Diriger consiste en grande partie à essayer de produire un résultat.
Nous élaborons une stratégie. Nous définissons des objectifs. Nous construisons des budgets. Nous réunissons les équipes autour d’un projet. Nous anticipons les difficultés.
Et heureusement.
Une organisation sans intention, sans direction ni exigence de résultat aurait peu de chances d’avancer.
Mais il existe une autre compétence, dont nous parlons beaucoup moins.
Que faisons-nous lorsque le réel ne correspond plus à ce que nous avions prévu ?
Un marché ralentit.
Un collaborateur clé part.
Une transformation ne produit pas les effets attendus.
Un client dit non.
Une équipe résiste.
Une décision que nous pensions juste crée des conséquences inattendues.
C’est souvent à cet instant que commence véritablement le travail du dirigeant.
Nous aimons le résultat parce qu’il nous donne l’impression de maîtriser
Se fixer un objectif permet de transformer un futur incertain en quelque chose de représentable.
Un chiffre. Une date. Un plan. Une trajectoire.
Cela donne une direction à l’action et permet de mobiliser.
Le problème ne vient donc pas du résultat.
Il apparaît lorsque nous commençons à confondre la direction que nous voulons donner au réel avec le réel lui-même.
Lorsque cela arrive, nous ne cherchons plus seulement à agir sur la situation.
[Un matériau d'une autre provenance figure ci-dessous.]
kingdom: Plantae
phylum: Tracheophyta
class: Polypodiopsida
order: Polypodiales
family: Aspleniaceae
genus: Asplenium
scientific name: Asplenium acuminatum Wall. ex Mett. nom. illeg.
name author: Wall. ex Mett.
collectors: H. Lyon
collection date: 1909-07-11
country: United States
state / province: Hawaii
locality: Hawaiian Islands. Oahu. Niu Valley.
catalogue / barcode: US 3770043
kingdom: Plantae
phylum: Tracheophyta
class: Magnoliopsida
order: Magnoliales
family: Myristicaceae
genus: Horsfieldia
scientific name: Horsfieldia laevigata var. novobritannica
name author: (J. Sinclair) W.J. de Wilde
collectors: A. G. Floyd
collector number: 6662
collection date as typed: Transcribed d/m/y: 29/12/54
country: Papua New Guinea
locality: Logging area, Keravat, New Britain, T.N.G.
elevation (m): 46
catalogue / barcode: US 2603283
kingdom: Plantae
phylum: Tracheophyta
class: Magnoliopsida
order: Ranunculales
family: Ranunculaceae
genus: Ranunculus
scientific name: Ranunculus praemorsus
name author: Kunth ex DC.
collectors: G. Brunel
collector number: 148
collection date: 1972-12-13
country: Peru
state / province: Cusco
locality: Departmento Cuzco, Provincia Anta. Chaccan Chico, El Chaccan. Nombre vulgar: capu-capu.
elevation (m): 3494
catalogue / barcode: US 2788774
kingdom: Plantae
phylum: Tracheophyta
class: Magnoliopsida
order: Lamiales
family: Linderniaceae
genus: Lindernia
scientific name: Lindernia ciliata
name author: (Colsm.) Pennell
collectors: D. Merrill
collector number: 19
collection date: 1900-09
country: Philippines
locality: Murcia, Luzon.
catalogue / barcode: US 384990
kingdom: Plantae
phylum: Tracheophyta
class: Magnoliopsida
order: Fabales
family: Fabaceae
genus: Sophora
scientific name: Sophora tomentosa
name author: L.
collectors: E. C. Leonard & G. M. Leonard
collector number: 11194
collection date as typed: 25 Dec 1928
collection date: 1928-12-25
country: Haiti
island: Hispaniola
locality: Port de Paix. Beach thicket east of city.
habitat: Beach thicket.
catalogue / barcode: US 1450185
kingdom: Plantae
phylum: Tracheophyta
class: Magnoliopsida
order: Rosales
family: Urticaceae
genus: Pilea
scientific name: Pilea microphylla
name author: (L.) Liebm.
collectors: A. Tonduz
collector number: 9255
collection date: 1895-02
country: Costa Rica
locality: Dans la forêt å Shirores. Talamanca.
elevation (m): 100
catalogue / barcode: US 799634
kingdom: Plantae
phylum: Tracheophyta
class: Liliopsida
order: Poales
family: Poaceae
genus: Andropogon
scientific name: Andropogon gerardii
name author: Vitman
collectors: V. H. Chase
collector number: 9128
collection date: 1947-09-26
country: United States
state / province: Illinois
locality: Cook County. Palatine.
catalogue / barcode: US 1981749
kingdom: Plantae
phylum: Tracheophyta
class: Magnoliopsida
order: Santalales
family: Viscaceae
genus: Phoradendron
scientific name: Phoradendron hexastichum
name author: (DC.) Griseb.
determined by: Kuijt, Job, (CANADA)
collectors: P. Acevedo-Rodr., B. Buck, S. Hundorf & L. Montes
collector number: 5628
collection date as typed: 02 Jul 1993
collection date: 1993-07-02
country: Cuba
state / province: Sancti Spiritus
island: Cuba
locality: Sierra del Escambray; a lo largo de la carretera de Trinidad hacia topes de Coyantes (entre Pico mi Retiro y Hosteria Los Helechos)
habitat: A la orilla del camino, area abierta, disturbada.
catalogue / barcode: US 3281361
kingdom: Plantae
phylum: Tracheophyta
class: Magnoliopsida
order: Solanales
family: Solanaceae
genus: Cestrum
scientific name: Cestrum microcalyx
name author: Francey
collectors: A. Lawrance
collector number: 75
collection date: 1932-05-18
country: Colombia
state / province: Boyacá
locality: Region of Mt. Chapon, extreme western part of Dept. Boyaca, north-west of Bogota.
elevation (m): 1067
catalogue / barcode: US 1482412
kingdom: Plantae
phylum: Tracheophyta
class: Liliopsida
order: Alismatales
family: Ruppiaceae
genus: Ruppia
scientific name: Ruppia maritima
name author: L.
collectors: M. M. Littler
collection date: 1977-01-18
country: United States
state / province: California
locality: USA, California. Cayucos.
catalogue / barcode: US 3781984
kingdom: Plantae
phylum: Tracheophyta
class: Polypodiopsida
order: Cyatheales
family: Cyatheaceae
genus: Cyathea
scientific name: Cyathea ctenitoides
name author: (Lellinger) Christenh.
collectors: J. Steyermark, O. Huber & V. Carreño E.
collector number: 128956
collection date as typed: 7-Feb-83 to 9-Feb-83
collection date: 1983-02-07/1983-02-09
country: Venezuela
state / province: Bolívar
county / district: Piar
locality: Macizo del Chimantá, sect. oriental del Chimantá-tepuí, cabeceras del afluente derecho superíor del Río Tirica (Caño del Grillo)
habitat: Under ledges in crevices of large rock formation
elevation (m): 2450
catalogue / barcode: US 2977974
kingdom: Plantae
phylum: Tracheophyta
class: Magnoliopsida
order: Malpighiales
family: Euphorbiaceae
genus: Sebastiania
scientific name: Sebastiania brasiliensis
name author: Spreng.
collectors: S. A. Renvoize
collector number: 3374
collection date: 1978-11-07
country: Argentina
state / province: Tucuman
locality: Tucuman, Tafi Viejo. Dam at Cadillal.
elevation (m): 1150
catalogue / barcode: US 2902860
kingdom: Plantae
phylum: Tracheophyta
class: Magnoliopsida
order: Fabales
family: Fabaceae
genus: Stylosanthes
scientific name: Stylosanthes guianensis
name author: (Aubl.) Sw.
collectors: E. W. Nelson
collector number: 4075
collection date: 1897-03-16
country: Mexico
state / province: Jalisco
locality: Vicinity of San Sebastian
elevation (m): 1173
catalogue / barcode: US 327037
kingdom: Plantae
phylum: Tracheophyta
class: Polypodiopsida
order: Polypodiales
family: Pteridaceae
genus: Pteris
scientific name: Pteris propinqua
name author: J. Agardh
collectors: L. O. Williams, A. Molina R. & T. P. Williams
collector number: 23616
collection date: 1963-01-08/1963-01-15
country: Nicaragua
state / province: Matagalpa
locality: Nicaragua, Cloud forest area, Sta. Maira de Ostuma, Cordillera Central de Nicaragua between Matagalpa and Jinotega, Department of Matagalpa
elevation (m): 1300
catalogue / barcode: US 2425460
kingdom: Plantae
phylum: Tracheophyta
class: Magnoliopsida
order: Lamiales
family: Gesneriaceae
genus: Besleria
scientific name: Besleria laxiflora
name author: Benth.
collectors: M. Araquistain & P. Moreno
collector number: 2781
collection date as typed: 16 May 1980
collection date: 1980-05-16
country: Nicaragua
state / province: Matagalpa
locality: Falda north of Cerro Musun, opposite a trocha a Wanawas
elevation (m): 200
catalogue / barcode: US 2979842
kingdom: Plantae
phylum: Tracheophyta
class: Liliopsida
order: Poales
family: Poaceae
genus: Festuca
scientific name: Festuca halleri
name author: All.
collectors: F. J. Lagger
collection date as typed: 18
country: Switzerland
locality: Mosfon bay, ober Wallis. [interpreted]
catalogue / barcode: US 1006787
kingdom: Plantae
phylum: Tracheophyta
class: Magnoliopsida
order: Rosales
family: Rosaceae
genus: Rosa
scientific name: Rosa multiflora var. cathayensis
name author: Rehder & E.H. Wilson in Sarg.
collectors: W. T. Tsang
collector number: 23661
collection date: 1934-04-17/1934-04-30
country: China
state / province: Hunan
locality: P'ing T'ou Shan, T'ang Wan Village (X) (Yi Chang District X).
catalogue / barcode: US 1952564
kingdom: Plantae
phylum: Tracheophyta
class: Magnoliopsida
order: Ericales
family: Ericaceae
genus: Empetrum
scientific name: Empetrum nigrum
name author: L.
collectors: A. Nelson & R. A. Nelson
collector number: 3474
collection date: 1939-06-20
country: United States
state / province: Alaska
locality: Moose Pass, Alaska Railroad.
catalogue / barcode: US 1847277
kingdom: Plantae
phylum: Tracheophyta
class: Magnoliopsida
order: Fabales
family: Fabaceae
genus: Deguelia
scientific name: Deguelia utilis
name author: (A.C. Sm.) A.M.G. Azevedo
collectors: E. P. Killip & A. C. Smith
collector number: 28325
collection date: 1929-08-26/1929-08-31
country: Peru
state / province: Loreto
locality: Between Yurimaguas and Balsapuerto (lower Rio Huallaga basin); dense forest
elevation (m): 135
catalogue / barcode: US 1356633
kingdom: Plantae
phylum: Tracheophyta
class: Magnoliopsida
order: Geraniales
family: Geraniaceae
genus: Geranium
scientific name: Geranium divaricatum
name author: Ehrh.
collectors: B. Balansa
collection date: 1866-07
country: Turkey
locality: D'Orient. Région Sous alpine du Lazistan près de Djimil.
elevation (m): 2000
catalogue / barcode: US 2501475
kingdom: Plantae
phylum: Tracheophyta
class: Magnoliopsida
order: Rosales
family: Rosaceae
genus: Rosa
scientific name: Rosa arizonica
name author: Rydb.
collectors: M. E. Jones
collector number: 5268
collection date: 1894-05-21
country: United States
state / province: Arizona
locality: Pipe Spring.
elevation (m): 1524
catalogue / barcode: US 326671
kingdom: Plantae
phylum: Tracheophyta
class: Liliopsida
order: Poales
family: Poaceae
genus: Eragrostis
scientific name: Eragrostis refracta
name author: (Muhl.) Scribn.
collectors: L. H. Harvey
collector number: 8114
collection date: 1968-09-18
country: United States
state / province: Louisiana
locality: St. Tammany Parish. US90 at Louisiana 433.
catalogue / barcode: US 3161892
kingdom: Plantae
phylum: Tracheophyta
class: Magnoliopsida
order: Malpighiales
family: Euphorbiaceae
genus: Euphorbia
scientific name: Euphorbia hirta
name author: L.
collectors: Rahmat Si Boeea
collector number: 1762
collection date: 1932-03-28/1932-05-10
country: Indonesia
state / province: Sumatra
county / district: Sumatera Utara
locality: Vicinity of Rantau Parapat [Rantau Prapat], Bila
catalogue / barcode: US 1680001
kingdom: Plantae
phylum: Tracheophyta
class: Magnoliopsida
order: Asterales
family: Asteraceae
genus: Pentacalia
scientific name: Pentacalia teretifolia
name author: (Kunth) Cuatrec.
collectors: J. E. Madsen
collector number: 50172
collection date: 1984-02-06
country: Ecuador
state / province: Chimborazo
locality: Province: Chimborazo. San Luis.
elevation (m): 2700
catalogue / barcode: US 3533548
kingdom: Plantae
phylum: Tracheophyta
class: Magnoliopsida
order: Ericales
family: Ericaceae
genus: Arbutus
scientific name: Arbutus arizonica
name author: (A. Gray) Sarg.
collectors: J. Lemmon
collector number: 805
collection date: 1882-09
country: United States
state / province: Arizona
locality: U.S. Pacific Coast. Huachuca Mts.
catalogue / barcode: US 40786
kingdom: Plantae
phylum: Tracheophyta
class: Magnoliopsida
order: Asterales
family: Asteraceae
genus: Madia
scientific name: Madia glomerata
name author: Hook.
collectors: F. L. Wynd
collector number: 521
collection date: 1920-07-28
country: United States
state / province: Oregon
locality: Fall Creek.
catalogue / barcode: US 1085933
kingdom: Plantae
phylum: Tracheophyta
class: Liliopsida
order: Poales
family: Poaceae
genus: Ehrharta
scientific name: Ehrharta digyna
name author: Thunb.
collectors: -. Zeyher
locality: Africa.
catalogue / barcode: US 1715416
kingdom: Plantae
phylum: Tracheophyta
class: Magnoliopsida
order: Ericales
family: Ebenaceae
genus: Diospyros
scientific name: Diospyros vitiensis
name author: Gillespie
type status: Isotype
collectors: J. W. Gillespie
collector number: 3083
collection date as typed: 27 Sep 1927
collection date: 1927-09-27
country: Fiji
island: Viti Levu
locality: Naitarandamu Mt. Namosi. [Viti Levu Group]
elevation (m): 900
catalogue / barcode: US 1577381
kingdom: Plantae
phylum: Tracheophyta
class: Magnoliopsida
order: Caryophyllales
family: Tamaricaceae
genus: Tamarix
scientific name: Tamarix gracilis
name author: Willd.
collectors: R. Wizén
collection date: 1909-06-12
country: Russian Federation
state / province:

Nous commençons à exiger qu’elle corresponde à ce que nous avions imaginé.
Et plus l’enjeu est important, plus cette tentation augmente.
Nous contrôlons davantage.
Nous accélérons.
Nous multiplions les réunions.
Nous cherchons le responsable.
Nous renforçons les indicateurs.
Nous redéfinissons l’objectif.
Nous expliquons à nouveau le projet.
Parfois cela fonctionne.
Mais parfois, toute cette énergie sert surtout à maintenir notre représentation d’une réalité qui a déjà changé.
Quand le plan devient un filtre
Il existe une différence subtile entre avoir un cap et devenir prisonnier du chemin imaginé pour l’atteindre.
J’ai longtemps associé la réussite à notre capacité à produire le résultat attendu.
Cette conviction m’a donné beaucoup d’énergie.
Elle m’a poussée à entreprendre, décider, transformer, engager des équipes, prendre des risques.
Mais elle avait aussi son envers.
Lorsque le résultat s’éloignait, je pouvais ressentir l’écart comme quelque chose qu’il fallait immédiatement corriger.
Faire davantage. Accélérer. Trouver une solution. Reprendre le contrôle.
Mon énergie était alors moins disponible pour comprendre la situation que pour essayer de la faire rentrer de nouveau dans le cadre prévu.
Or certaines situations ne nous demandent pas de mieux exécuter le plan. Elles nous demandent de changer notre manière de regarder.
Ce que l’échec m’a appris du réel
Certaines prises de conscience ne viennent pas d’un modèle. Elles viennent de l’expérience.
Lorsque j’ai dû liquider le Groupe Maisonneuve en 2019, une grande partie de ce sur quoi reposait mon équilibre de dirigeante s’est effondrée.
J’avais dirigé. Transformé. Entrepris. Décidé. Réussi.
Et soudain le résultat disait autre chose.
Cette expérience m’a appris quelque chose d’extrêmement simple et qui, pour moi, ne l’était pas du tout :
je ne suis pas le résultat que je produis.
Cette distinction n’enlève rien à l’exigence.
Elle ne dispense pas de prendre ses responsabilités.
Elle ne transforme pas l’échec en réussite.
Mais elle change profondément notre capacité à agir.
Car si ma valeur, mon identité ou ma sécurité dépendent entièrement du résultat attendu, chaque écart avec ce résultat devient une menace.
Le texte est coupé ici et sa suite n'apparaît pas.